Preguntas por responder
a) Según el fragmento de Johnny Depp sobre su serie de televisión en Vancouver, ¿qué posibilidades tenía ante su contrato? Enuméralas todas.
b) Prosigue el fragmento de Johnny Depp sobre su serie de televisión en Vancouver a partir de su última oración.

Fragmento del texto
•••

› Por Johnny Depp
En el invierno de 1989 me encontraba en Vancouver, Columbia Británica, haciendo una serie de televisión. Estaba en una situación muy difícil: obligado por contrato a un rollo rutinario que, para mí, rayaba en el fascismo (polis en el cole... ¡Dios!). Mi destino, al parecer, se hallaba en algún lugar entre Chips y Joanie Loves Chaachi. Sólo tenía un número limitado de posibilidades: 1) sobrevivir saliendo lo menos quemado posible, 2) conseguir que me echaran cuanto antes y salir un poco más quemado; 3) abandonar y que me demandaran no sólo por todo el dinero que yo tenía, sino también por todo el dinero de mis hijos y los hijos de mis hijos (lo que, supongo, me habría causado severas quemaduras y posibles ampollas para el resto de mis días y hasta habría afectado a las futuras generaciones de Depps que aún tuvieran que venir). Como he dicho, era un verdadero dilema. La opción 3) quedaba fuera de consideración gracias al consejo extremadamente sensato de mi abogado. En cuanto a la 2), bueno, lo intenté pero no picaron. Finalmente me decidí por la 1): pasaría por ello lo mejor que pudiera.

•••

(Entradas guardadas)
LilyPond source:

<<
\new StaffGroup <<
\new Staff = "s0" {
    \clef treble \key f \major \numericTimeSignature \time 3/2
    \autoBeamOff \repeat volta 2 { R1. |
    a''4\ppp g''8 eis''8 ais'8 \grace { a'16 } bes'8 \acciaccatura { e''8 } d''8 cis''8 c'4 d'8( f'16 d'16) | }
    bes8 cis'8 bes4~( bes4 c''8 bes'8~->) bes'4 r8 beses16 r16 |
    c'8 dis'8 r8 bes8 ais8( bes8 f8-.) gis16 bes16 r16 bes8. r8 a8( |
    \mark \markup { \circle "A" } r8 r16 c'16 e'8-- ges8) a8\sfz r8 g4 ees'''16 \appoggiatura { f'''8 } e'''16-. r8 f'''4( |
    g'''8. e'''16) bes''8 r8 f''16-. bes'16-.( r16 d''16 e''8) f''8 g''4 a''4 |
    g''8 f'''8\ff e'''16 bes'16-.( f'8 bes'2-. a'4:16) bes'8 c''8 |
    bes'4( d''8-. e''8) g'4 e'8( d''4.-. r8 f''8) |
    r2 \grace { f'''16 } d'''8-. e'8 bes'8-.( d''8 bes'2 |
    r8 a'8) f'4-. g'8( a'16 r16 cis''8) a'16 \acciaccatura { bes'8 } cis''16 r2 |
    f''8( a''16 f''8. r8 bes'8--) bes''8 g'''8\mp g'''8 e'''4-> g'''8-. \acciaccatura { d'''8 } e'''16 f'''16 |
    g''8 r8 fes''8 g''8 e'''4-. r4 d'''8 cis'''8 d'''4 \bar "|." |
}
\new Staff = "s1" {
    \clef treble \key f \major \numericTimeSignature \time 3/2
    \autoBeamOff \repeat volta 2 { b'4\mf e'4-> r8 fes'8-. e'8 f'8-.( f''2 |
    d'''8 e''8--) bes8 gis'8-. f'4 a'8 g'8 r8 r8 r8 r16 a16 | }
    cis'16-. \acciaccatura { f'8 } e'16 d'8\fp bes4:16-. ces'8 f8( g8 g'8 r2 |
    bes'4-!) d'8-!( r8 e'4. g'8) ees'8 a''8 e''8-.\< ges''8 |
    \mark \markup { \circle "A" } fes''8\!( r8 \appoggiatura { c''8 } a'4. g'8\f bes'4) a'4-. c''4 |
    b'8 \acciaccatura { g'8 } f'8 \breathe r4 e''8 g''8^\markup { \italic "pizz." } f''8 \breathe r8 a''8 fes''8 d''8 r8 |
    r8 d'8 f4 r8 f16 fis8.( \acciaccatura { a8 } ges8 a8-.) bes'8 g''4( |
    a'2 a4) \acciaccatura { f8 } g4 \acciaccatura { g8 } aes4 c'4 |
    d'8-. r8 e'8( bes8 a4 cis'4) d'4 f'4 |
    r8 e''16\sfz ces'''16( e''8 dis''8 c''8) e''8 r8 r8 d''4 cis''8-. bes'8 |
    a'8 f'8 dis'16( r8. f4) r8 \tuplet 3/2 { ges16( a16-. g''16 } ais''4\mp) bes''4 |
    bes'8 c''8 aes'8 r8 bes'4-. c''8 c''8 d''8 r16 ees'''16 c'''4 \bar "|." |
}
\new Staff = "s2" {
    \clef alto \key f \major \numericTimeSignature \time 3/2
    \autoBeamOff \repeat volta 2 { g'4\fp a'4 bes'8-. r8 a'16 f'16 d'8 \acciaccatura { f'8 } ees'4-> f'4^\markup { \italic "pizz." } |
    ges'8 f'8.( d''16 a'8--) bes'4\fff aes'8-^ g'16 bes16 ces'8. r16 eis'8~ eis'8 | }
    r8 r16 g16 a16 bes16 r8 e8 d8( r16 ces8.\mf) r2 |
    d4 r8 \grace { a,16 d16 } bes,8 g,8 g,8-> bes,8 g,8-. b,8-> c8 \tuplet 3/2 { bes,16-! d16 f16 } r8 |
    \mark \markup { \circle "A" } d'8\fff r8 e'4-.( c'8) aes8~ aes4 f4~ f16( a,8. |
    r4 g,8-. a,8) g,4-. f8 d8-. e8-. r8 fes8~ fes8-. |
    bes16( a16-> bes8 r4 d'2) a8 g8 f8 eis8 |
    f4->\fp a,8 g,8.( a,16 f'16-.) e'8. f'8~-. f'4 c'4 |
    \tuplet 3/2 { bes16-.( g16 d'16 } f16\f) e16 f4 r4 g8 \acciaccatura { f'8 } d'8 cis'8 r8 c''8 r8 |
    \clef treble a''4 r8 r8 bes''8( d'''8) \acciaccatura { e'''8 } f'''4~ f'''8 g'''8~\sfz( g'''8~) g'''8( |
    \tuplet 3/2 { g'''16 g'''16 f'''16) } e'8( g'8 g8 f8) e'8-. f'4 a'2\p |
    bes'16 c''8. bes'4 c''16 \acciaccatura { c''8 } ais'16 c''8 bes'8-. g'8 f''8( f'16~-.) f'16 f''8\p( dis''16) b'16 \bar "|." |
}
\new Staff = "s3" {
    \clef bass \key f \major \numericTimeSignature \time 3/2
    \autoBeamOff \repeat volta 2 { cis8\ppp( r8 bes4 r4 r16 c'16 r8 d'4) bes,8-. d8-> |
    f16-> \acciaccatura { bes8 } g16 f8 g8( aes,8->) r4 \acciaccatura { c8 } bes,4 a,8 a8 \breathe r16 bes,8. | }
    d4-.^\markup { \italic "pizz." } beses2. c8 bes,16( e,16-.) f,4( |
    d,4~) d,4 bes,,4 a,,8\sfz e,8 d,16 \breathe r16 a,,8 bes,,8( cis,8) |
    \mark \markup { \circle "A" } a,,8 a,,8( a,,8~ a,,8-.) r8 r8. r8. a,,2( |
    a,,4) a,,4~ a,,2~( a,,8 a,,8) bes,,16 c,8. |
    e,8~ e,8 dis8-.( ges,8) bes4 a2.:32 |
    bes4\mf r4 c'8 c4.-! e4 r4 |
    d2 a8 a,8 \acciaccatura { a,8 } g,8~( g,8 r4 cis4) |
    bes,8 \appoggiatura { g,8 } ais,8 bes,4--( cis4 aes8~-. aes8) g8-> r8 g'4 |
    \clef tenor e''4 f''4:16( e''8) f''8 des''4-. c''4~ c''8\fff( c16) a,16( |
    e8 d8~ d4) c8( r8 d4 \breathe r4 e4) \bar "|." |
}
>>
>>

•••

Respuestas por tarea
a)
1) Sobrevivir saliendo lo menos quemado posible.
2) Conseguir que lo echaran cuanto antes y salir un poco más quemado.
3) Abandonar y que lo demandaran por todo el dinero que tenía, y también por todo el dinero de sus hijos y de los hijos de sus hijos.

b)
La quemadura mínima pronto se convirtió en autodestrucción potencial. No me sentía a gusto conmigo mismo, ni con aquel período carcelario autoimpuesto y fuera de control que mi ex representante me había prescripto como buena medicina para el desempleo. Estaba colgado, rellenando el hueco entre anuncios. Farfullando incoherentemente las palabras de un guionista que no conseguía leer ni por obligación (y sin saber, así, qué clase de veneno podían contener los guiones). Pasmado, perdido y embutido en las tragaderas de los americanos como joven republicano. Chico de la tele, galán joven, ídolo de adolescentes, tío bueno. Plastificado, posterizado, posturizado, patentado, pintado, ¡¡¡plástico!!! Grapado a una caja de cereales con ruedas, a 300 kilómetros por hora en una carrera unidireccional, para acabar estrellado en manos de los coleccionistas de termos y tarteras. Chico novedad, chico comercializado. Jodido y desplumado, sin salida de esta pesadilla.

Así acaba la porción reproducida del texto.